Les chercheurs ont également examiné les liens familiaux entre les ménages et leurs élus. En effet, de nombreux travaux portant sur les pays en voie de développement soulignent le rôle crucial des liens familiaux dans l’accès aux ressources, notamment en Chine lorsqu’il s’agit de biens et services publics. Et de fait, dans le cas présent, nos chercheurs ont pu montrer que plus les liens parentaux étaient étroits entre un ménage et un élu (un cousin, une tante, etc.), plus le ménage était susceptible d’être considéré comme « pauvre » et de bénéficier d’un accès facilité aux ressources publiques. L’importance et l’impact négatif de cette distorsion ont été confirmés en comparant les ménages résidant dans les villages où la gouvernance avait été réformée et d’autres non.
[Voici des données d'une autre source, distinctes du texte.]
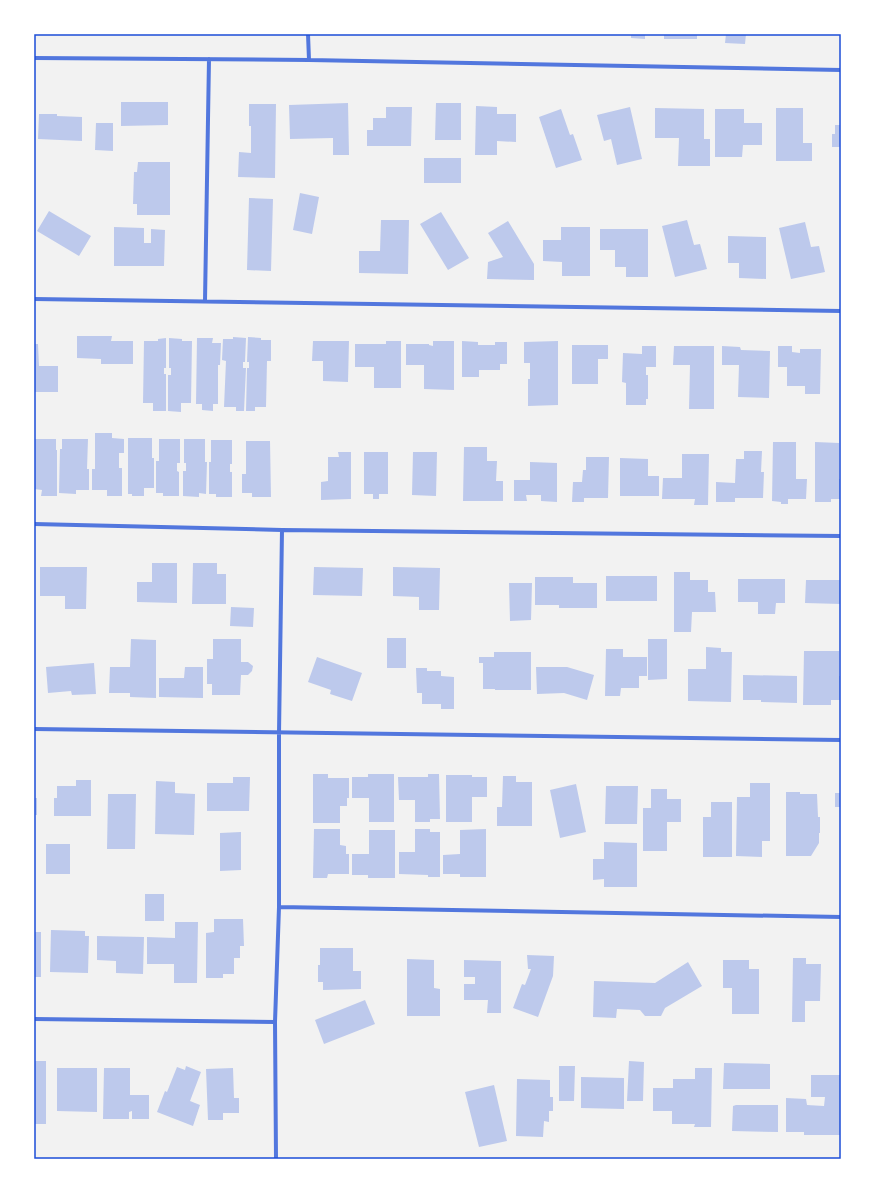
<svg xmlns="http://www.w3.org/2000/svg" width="875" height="1193" font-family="'Exo 2',sans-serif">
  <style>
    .building { fill: #bdc9ec }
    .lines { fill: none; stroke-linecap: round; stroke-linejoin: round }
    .minor { stroke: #5277de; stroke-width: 4 }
    .neatline { fill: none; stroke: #1d4ed8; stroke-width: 1.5 }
  </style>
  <rect width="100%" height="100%" fill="#f2f2f2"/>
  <path class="building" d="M631,34H645V39L631,38Z
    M664,34H697V39H664Z
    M726,34H746L745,44L725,43Z
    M121,102H168V125L121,126Z
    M348,103L349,155H333V138L290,139L289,105Z
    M436,103H461V140H435Z
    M249,104H276L275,178L238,177L239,152L251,153V126H249Z
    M476,106L497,107V114H516V142L497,141V155H475Z
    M386,107H412L411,146H367V130H373V118H386Z
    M630,107L642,159L617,165L611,139L604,141L597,115Z
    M655,108L704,109V139H710V166H678L679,138H655Z
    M776,108H803V143H812V161H776Z
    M561,109L570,135L573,134L582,160L556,168L539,117Z
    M715,109H744V123H762V145H743L742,157H715Z
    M39,114H57V116L82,117V141L38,139Z
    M96,123H113V151L95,150Z
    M835,125H841V146L839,147H832V134H835Z
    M424,158H461V183H424Z
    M138,162H170V215H137V204H133L134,172H137Z
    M300,193L319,197L312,234L293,230Z
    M249,198L273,199L271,271L247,270Z
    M49,211L91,236L79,256L37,231Z
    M441,212L469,258L448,270L420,224Z
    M381,220H409L408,274L359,273V251H380Z
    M687,220L694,245L700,244L707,269L675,277L662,226Z
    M508,221L534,264V280L487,279L488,262L503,257L488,233Z
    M805,222L811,247L819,246L825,272L791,279L779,228Z
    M114,227L144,228V243H151V229L165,230L164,266H114Z
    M561,227H590V276H562V262L543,261V240H561Z
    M600,229H648V277H626V267H615V250H600Z
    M728,236L766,237V279L739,278V263H728Z
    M77,336H112L111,341H133V364H101V359L77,358Z
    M233,337L246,338L245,362H243V368H246L244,411H236V407H224L226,361L222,360L223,339H233Z
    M248,337L261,338V340H271V361H267L266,407H255V411H246L247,368H249V362H247Z
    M166,338V368H164V374H166V411H153V403H143L144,341H158V339Z
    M169,338L182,339V341H192L191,403H181V412L168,411V375H171V368H169Z
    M197,338H213L212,343H221L220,365H218V404H213V411L202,410V404H196Z
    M313,341H349L348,382L323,381V361H312Z
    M386,341H401V388H374V367H355V344H386Z
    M433,341H454V390L424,389V365H406V344H429V345L433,346Z
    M462,341L478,342V345H495V342H507V364H500V370H479V377H462Z
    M558,341V405L528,406V379H530V363H524V342Z
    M34,344H38L39,366H58V392H34Z
    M572,345H608V359H598V384H572Z
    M642,346H656V367H646V375H648V399H646V405H626V383L622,382L623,353L642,354Z
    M674,346H714V409H689L690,365H673Z
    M722,346L740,347L741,350L770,351L769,398L738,397L739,365H722Z
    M778,346H792V352L800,353V349H821L820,394H805V386H787V367H778Z
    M95,433H112V438L124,439V453H119V468H122V496H107V490H92V469H95Z
    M128,438H152V458H154V488H144V496H132V494H128Z
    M34,439H56V450H57V496H41L42,490L34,489Z
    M62,439H88L87,469H89V490H76V494L59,493L60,449H62Z
    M159,439H180V463H177V471L179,472V496H163V493H156V461H159Z
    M184,439H205V462H207L206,494L199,493V497L183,496V471H186V463H184Z
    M211,440H232V464H230V472H232V497H216V494H209V462H211Z
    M246,441H270L271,497H252V493H242V474H246Z
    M773,442H796V479H807L806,499H788V504H781V502L772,501Z
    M815,442L839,443V479H841V499H831V502H815Z
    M464,447H487V461H497L496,481H503V501H463Z
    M744,451H762L761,472H764L763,498H735V502H716V482L735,483L736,459H744Z
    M338,452H351V499L321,500V482L328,481V457H339Z
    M364,452H388V494H379V499H373V494H364Z
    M413,452H437L436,496L412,495Z
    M682,454H709L708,505H694L695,499H662L663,478H682Z
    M586,457H609L608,498H584V502H572L573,482H582L583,470H586Z
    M620,458L648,459V476H659V496H620Z
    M530,462L557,463V502L541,501V495H526L527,501H514V480H530Z
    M152,563H177V603L137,602V582H152Z
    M193,563H217V574H226V604H192Z
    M40,567H87L86,609H65V596H40Z
    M314,567L363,568L362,596L313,595Z
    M393,567L440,568L439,610H419V597L393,596Z
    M674,572H690V580H708V592H715L716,612H692L691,632H674Z
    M606,576H657V601H606Z
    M535,577H573V583H597V608H559V605H535Z
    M738,579H785V603H776L775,614H758V602H738Z
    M806,580H841V604L805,603Z
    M509,583H532L531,620L510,621Z
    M231,607L254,608L253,627L230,626Z
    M387,638H406V668H387Z
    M131,639L156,640V698L130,697V693H109L110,667H130Z
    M213,639H241V662H248L253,666L252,671L248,675H241L240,695H212V684H207V659H213Z
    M648,639H667V679L648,680Z
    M706,647L721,648V652H732L731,702L688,701V669H706Z
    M606,649H623V657H647V676H639V688H621L620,696H605Z
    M804,651H839V676H841V700H831V705H803Z
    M494,652H531V690H495V689H483V663H479V657H494Z
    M317,657L362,673L352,701L330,694L331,690L308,682Z
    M94,663L96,694L72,695L71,691L48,693L46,667Z
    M185,667H203V698L159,697V678H184Z
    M536,667H567L594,675L587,700L564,693L537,694Z
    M416,668H427V671H441V676L454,677V709H441V704H422V693H417Z
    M743,675L797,676V703L761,702V700H743Z
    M313,774H328V778H349V798H347V806H340V823H313Z
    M368,774H394V822H369V798H352V777H368Z
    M428,774H439L440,819H430V822H415V800H399L398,777H428Z
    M446,775H472V777H487V797H472V822H446Z
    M503,776H516V782H532V826H497V807H502Z
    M233,777H250L249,811H207V783H233Z
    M76,780H91V816H54V798H57V786H76Z
    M156,781L175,782V793L195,794L194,835L155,834Z
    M750,783H770V841H762V857L736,856L737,797H750Z
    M576,784L586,832L560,838L550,790Z
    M606,786H638L637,824H605Z
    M651,789H667V799H681V822H667V851H643V808H651Z
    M786,792H800V794H817L818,817H820V833H819V843L811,856H786Z
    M835,793H841V807H835Z
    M108,794H136L135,849H107Z
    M34,798H37V815H34Z
    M711,802H732V857H703V817H711Z
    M314,829H340V845L346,846V854H349V874H328L327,878H313Z
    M415,829H430V832H440V877H428V875L399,874V852H415Z
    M486,829V877H460V874H443V855L460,854V830Z
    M369,830H395V878H368V875H352V854H369Z
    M241,832V870L220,871V833Z
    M604,842L637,843V887H604V879L593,880V859H604Z
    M46,844H70V874H46Z
    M145,894H164V921H145Z
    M214,919H243L244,946H240V958H234V974H223V978H206V933L214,932Z
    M175,922H198L197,983H174V964H147V937L175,938Z
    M51,930L85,931V936H89L88,973L50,972Z
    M34,932H41V977H34Z
    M97,936L144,937L143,974L116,973V961L97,960Z
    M320,948H353V971H361V989L323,990V982H318V965H320Z
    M527,955L554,956L553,976L538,1017L513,1008L522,984L525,985L531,969H528Z
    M793,958H806V964H821L820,1001H805V1022H792Z
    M407,959L434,960V988L440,989V1016H407Z
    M464,960L501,961V1013H487L488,1000H464V984H475V977H464Z
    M723,960H749V969H759V1014H732V988H723Z
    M688,962L702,986L665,1008L661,1016H645L640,1010L617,1009L616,1018L593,1017L594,981L655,983Z
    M365,1000L375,1024L324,1044L315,1020Z
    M34,1061H46V1124H34Z
    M629,1061L644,1062L643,1101H627Z
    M724,1063L770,1064V1089H723Z
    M186,1066L201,1072L190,1101L200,1105L193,1126L157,1112L165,1091L167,1092L177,1067L185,1070Z
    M559,1066H575L574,1101H559Z
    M57,1068H97V1112L57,1111Z
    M104,1068H130V1095H149V1119H132V1111L129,1112V1119H103Z
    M233,1068L234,1098H239V1113H223V1120H208L206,1069Z
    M695,1068H712L711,1127H694L695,1124H672V1111H653V1088H673V1079H695Z
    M811,1075H841L840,1135H804V1132H786V1098L806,1099L807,1105L824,1106L825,1097H811Z
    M581,1077L624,1078V1109L581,1108Z
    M517,1079L550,1080V1097H553V1111H549V1122L544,1121L543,1137L516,1136Z
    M494,1085L507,1141L479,1147L465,1092Z
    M736,1105H778V1132L732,1131L733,1106Z"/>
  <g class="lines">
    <path class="minor" d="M308,34L309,60
      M34,58L309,60L841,70
      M34,299L841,311
      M205,301L209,59
      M34,524L282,530L841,536
      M34,729L841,740
      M279,907L841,917
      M34,1019L275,1022
      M276,1159L275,1022L279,907V733L282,530"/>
  </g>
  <rect width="875" height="1193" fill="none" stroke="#ffffff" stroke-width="70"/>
  <rect x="35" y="35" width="805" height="1123" class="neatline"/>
</svg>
Villages concernés par la réforme
Villages non concernés par la réforme
Trois ans après la mise en œuvre de la réforme, celle-ci apparaît clairement avoir permis d’augmenter le niveau de vie des ménages pauvres, et notamment les plus indigents. En effet, les 10% des ménages les plus pauvres ont vu leurs revenus augmenter de 10% de plus que dans les villages où la réforme n’avait pas été réalisée. Une augmentation de revenu équivalant à 36% du revenu minimum (seuil national officiel) ! La nature même de la réforme menée (encadrement accru des élus) a aussi considérablement affaibli le favoritisme : non seulement elle a mieux ciblé les ménages les plus pauvres mais aussi plus équitablement les villageois qui en avaient le plus besoin.
La vulnérabilité d’un ménage — définie par le nombre d’enfants (0 à 14 ans) et de membres âgés de la famille (plus de 65 ans) — s’est révélée être un autre critère de différenciation. Plus un ménage était vulnérable, plus la réforme a eu un impact positif. Il a aussi été constaté que le revenu des petits agriculteurs a nettement augmenté lorsqu’ils avaient transité du statut d’indépendants vers un statut d’employé.
Une autre dimension analysée par Moshe Buchinsky et son équipe est l’impact de la réforme sur l’évolution des trajectoires professionnelles des villageois les plus défavorisés, c’est-à-dire ceux des 10% des villageois les plus pauvres, jusque-là exclus de la distribution des services sociaux en raison du népotisme de la gouvernance locale.
Leur étude montre que la réforme a permis aux « jeunes » (16 à 50 ans) de quitter leur travail dans le secteur agricole et d’accéder à un emploi salarié. Ce phénomène est particulièrement marqué pour les jeunes femmes. Ainsi, la réforme a également réduit drastiquement la mauvaise allocation spatiale du travail. Les jeunes générations, femmes et hommes, ont pu accéder à un emploi hors de leur comté, en milieu urbain. La division du travail s’est avérée plus efficace au sein des ménages : les jeunes pouvaient émigrer pour occuper de meilleurs emplois en ville, tandis que les personnes âgées pouvaient assumer plus de responsabilités à la maison. Un troisième effet positif a été que la migration temporaire vers les villes de la population active a permis d’augmenter les revenus des ruraux et a donné l’impulsion nécessaire pour réduire davantage la pauvreté en Chine rurale entre 2016 et 2020.
Enfin, Moshe Buchinsky & al. ont observé que la qualité des infrastructures jouait un rôle important dans l’amplification des effets de la réforme institutionnelle. En effet, l’un des volets du TPA était aussi d’améliorer l’infrastructure routière dans les zones rurales. Moshe Buchinsky et al. ont cherché à savoir si ce volet avait eu un impact sur la réforme institutionnelle et ont constaté que les effets positifs du programme institutionnel sur la mobilité et les revenus dans les villages ruraux ont été multipliés grâce au développement d’infrastructures de qualité – et tout particulièrement de routes goudronnées.